## WHAT IS NEEDED
When you copy the data, keep every line exactly as written and skip the pictures.

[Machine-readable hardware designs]
^^^^^^^^^^^^^^^^

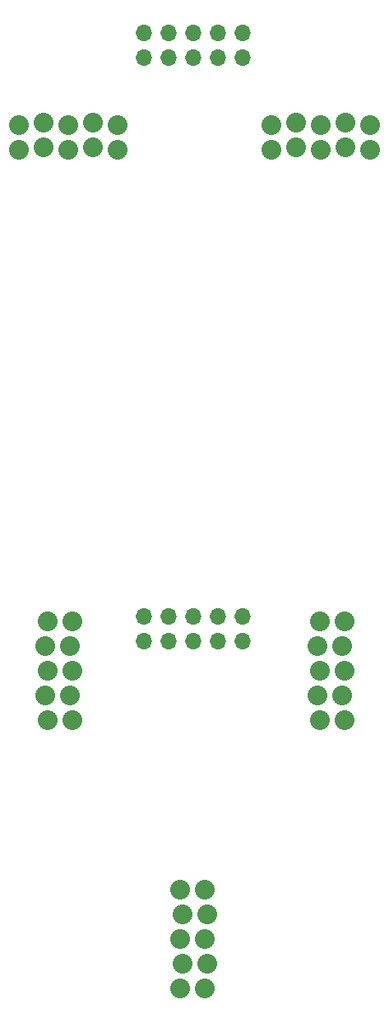
<source format=gbs>
%TF.GenerationSoftware,KiCad,Pcbnew,7.0.8*%
%TF.CreationDate,2024-02-25T17:47:53-05:00*%
%TF.ProjectId,lichen-bifocals-submodule-power-board,6c696368-656e-42d6-9269-666f63616c73,rev?*%
%TF.SameCoordinates,Original*%
%TF.FileFunction,Soldermask,Bot*%
%TF.FilePolarity,Negative*%
%FSLAX46Y46*%
G04 Gerber Fmt 4.6, Leading zero omitted, Abs format (unit mm)*
G04 Created by KiCad (PCBNEW 7.0.8) date 2024-02-25 17:47:53*
%MOMM*%
%LPD*%
G01*
G04 APERTURE LIST*
%ADD10C,2.032000*%
%ADD11O,1.700000X1.700000*%
G04 APERTURE END LIST*
D10*
%TO.C,MCU1*%
X135687000Y-182893000D03*
X135433000Y-180353000D03*
X135687000Y-177813000D03*
X135433000Y-175273000D03*
X135687000Y-172733000D03*
X133147000Y-172733000D03*
X132893000Y-175273000D03*
X133147000Y-177813000D03*
X132893000Y-180353000D03*
X133147000Y-182893000D03*
X138370000Y-121670000D03*
X135830000Y-121416000D03*
X133290000Y-121670000D03*
X130750000Y-121416000D03*
X128210000Y-121670000D03*
X128210000Y-124210000D03*
X130750000Y-123956000D03*
X133290000Y-124210000D03*
X135830000Y-123956000D03*
X138370000Y-124210000D03*
X112370000Y-121670000D03*
X109830000Y-121416000D03*
X107290000Y-121670000D03*
X104750000Y-121416000D03*
X102210000Y-121670000D03*
X102210000Y-124210000D03*
X104750000Y-123956000D03*
X107290000Y-124210000D03*
X109830000Y-123956000D03*
X112370000Y-124210000D03*
X107687000Y-182893000D03*
X107433000Y-180353000D03*
X107687000Y-177813000D03*
X107433000Y-175273000D03*
X107687000Y-172733000D03*
X105147000Y-172733000D03*
X104893000Y-175273000D03*
X105147000Y-177813000D03*
X104893000Y-180353000D03*
X105147000Y-182893000D03*
%TD*%
%TO.C,PWR1*%
X119007000Y-202870000D03*
X121547000Y-202870000D03*
X118753000Y-205410000D03*
X121293000Y-205410000D03*
X119007000Y-207950000D03*
X121547000Y-207950000D03*
X118753000Y-210490000D03*
X121293000Y-210490000D03*
X118753000Y-200330000D03*
X121293000Y-200330000D03*
%TD*%
D11*
%TO.C,H2*%
X125230000Y-174720000D03*
X125230000Y-172180000D03*
X122690000Y-174720000D03*
X122690000Y-172180000D03*
X120150000Y-174720000D03*
X120150000Y-172180000D03*
X117610000Y-174720000D03*
X117610000Y-172180000D03*
X115070000Y-174720000D03*
X115070000Y-172180000D03*
%TD*%
%TO.C,H1*%
X125230000Y-114690000D03*
X125230000Y-112150000D03*
X122690000Y-114690000D03*
X122690000Y-112150000D03*
X120150000Y-114690000D03*
X120150000Y-112150000D03*
X117610000Y-114690000D03*
X117610000Y-112150000D03*
X115070000Y-114690000D03*
X115070000Y-112150000D03*
%TD*%
M02*

</source>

^^^^^^^^^^^^^^^^

## SOLUTION TO THE EXERCISE
<source format=gbs>
%TF.GenerationSoftware,KiCad,Pcbnew,7.0.8*%
%TF.CreationDate,2024-02-25T17:47:53-05:00*%
%TF.ProjectId,lichen-bifocals-submodule-power-board,6c696368-656e-42d6-9269-666f63616c73,rev?*%
%TF.SameCoordinates,Original*%
%TF.FileFunction,Soldermask,Bot*%
%TF.FilePolarity,Negative*%
%FSLAX46Y46*%
G04 Gerber Fmt 4.6, Leading zero omitted, Abs format (unit mm)*
G04 Created by KiCad (PCBNEW 7.0.8) date 2024-02-25 17:47:53*
%MOMM*%
%LPD*%
G01*
G04 APERTURE LIST*
%ADD10C,2.032000*%
%ADD11O,1.700000X1.700000*%
G04 APERTURE END LIST*
D10*
%TO.C,MCU1*%
X135687000Y-182893000D03*
X135433000Y-180353000D03*
X135687000Y-177813000D03*
X135433000Y-175273000D03*
X135687000Y-172733000D03*
X133147000Y-172733000D03*
X132893000Y-175273000D03*
X133147000Y-177813000D03*
X132893000Y-180353000D03*
X133147000Y-182893000D03*
X138370000Y-121670000D03*
X135830000Y-121416000D03*
X133290000Y-121670000D03*
X130750000Y-121416000D03*
X128210000Y-121670000D03*
X128210000Y-124210000D03*
X130750000Y-123956000D03*
X133290000Y-124210000D03*
X135830000Y-123956000D03*
X138370000Y-124210000D03*
X112370000Y-121670000D03*
X109830000Y-121416000D03*
X107290000Y-121670000D03*
X104750000Y-121416000D03*
X102210000Y-121670000D03*
X102210000Y-124210000D03*
X104750000Y-123956000D03*
X107290000Y-124210000D03*
X109830000Y-123956000D03*
X112370000Y-124210000D03*
X107687000Y-182893000D03*
X107433000Y-180353000D03*
X107687000Y-177813000D03*
X107433000Y-175273000D03*
X107687000Y-172733000D03*
X105147000Y-172733000D03*
X104893000Y-175273000D03*
X105147000Y-177813000D03*
X104893000Y-180353000D03*
X105147000Y-182893000D03*
%TD*%
%TO.C,PWR1*%
X119007000Y-202870000D03*
X121547000Y-202870000D03*
X118753000Y-205410000D03*
X121293000Y-205410000D03*
X119007000Y-207950000D03*
X121547000Y-207950000D03*
X118753000Y-210490000D03*
X121293000Y-210490000D03*
X118753000Y-200330000D03*
X121293000Y-200330000D03*
%TD*%
D11*
%TO.C,H2*%
X125230000Y-174720000D03*
X125230000Y-172180000D03*
X122690000Y-174720000D03*
X122690000Y-172180000D03*
X120150000Y-174720000D03*
X120150000Y-172180000D03*
X117610000Y-174720000D03*
X117610000Y-172180000D03*
X115070000Y-174720000D03*
X115070000Y-172180000D03*
%TD*%
%TO.C,H1*%
X125230000Y-114690000D03*
X125230000Y-112150000D03*
X122690000Y-114690000D03*
X122690000Y-112150000D03*
X120150000Y-114690000D03*
X120150000Y-112150000D03*
X117610000Y-114690000D03*
X117610000Y-112150000D03*
X115070000Y-114690000D03*
X115070000Y-112150000D03*
%TD*%
M02*

</source>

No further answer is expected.